Kontroversi Pernyataan Fadli Zon: Aktivis Geram atas Penyangkalan Kekerasan Seksual 1998

Gelombang Kritik Terhadap Fadli Zon atas Pernyataan Kontroversial Mengenai Peristiwa Mei 1998

Pernyataan Menteri Kebudayaan, Fadli Zon, mengenai kekerasan seksual dalam tragedi Mei 1998 telah memicu reaksi keras dari berbagai kalangan. Dalam sebuah wawancara, Fadli Zon menyatakan bahwa tidak ada bukti kekerasan terhadap perempuan, termasuk pemerkosaan massal, selama kerusuhan yang terjadi pada masa transisi reformasi. Lebih lanjut, ia mengklaim bahwa informasi mengenai pemerkosaan massal pada tahun 1998 hanyalah rumor belaka dan tidak tercatat dalam catatan sejarah resmi.

Ucapan Fadli Zon ini segera memicu perdebatan sengit di ruang publik. Aktivis reformasi 1998, para pejuang hak asasi manusia (HAM), dan berbagai organisasi masyarakat sipil mengecam pernyataan tersebut sebagai bentuk pengingkaran sejarah dan upaya sistematis untuk menghapus jejak pelanggaran HAM masa lalu dari ingatan kolektif bangsa. Mereka berpendapat bahwa pernyataan tersebut meremehkan penderitaan korban dan mengabaikan bukti-bukti yang telah dikumpulkan oleh berbagai pihak.

Kecaman dari Koalisi Masyarakat Sipil

Koalisi Masyarakat Sipil Melawan Impunitas secara tegas mengutuk pernyataan Fadli Zon. Koalisi ini, yang terdiri dari sejumlah organisasi dan individu, menganggap ucapan Fadli sebagai bentuk manipulasi sejarah dan pelecehan terhadap upaya mengungkap kebenaran, khususnya terkait kekerasan seksual terhadap perempuan dalam peristiwa Mei 1998. Mereka menekankan bahwa pernyataan Fadli Zon tidak hanya tidak sensitif terhadap korban, tetapi juga merusak upaya untuk memastikan keadilan dan pemulihan bagi mereka yang terdampak.

Koalisi tersebut juga menuduh Fadli Zon tengah menjalankan agenda penulisan ulang sejarah Indonesia yang berpotensi menghilangkan narasi penting tentang pelanggaran HAM berat, termasuk kekerasan seksual terhadap perempuan Tionghoa dalam kerusuhan 1998. Mereka khawatir bahwa tindakan ini akan semakin memperburuk citra negara dalam melindungi perempuan dan justru memperkuat bias gender yang merugikan.

_Data Tersaji_.
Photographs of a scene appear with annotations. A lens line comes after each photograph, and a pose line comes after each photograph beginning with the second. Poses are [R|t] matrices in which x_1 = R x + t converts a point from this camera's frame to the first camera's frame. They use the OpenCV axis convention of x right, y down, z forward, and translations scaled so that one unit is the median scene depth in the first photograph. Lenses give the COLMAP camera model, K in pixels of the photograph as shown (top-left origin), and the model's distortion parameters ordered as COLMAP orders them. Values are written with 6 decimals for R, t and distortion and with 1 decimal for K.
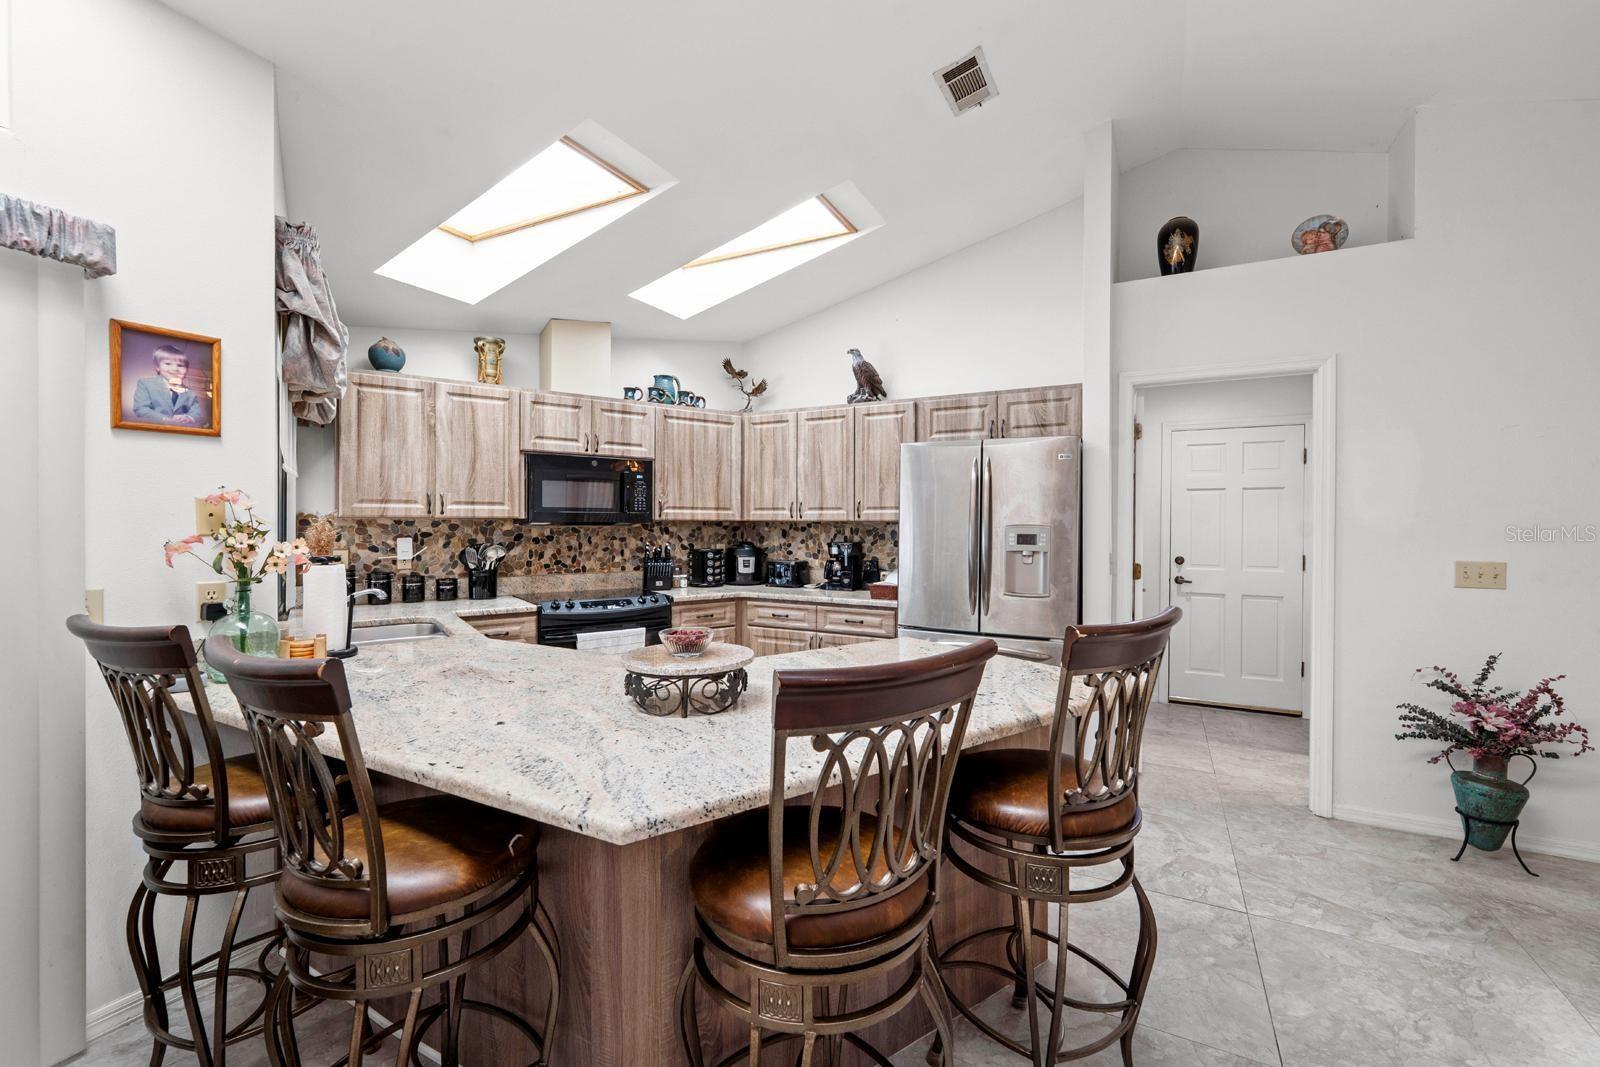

_Perintah Kerja 1_.
Ulangi kata demi kata bagian teks tentang pernyataan Fadli Zon dari "Koalisi Masyarakat Sipil Melawan" sampai "mereka yang terdampak.".
_Perintah Kerja 2_.
Dalam teks tentang pernyataan Fadli Zon, paragraf yang diawali "Ucapan Fadli Zon ini" menyebut beberapa pihak yang mengecam pernyataan tersebut. Sebutkan semuanya.

_Jawaban Tertulis 1_.
Koalisi Masyarakat Sipil Melawan Impunitas secara tegas mengutuk pernyataan Fadli Zon. Koalisi ini, yang terdiri dari sejumlah organisasi dan individu, menganggap ucapan Fadli sebagai bentuk manipulasi sejarah dan pelecehan terhadap upaya mengungkap kebenaran, khususnya terkait kekerasan seksual terhadap perempuan dalam peristiwa Mei 1998. Mereka menekankan bahwa pernyataan Fadli Zon tidak hanya tidak sensitif terhadap korban, tetapi juga merusak upaya untuk memastikan keadilan dan pemulihan bagi mereka yang terdampak.

_Jawaban Tertulis 2_.
- Aktivis reformasi 1998
- Para pejuang hak asasi manusia (HAM)
- Berbagai organisasi masyarakat sipil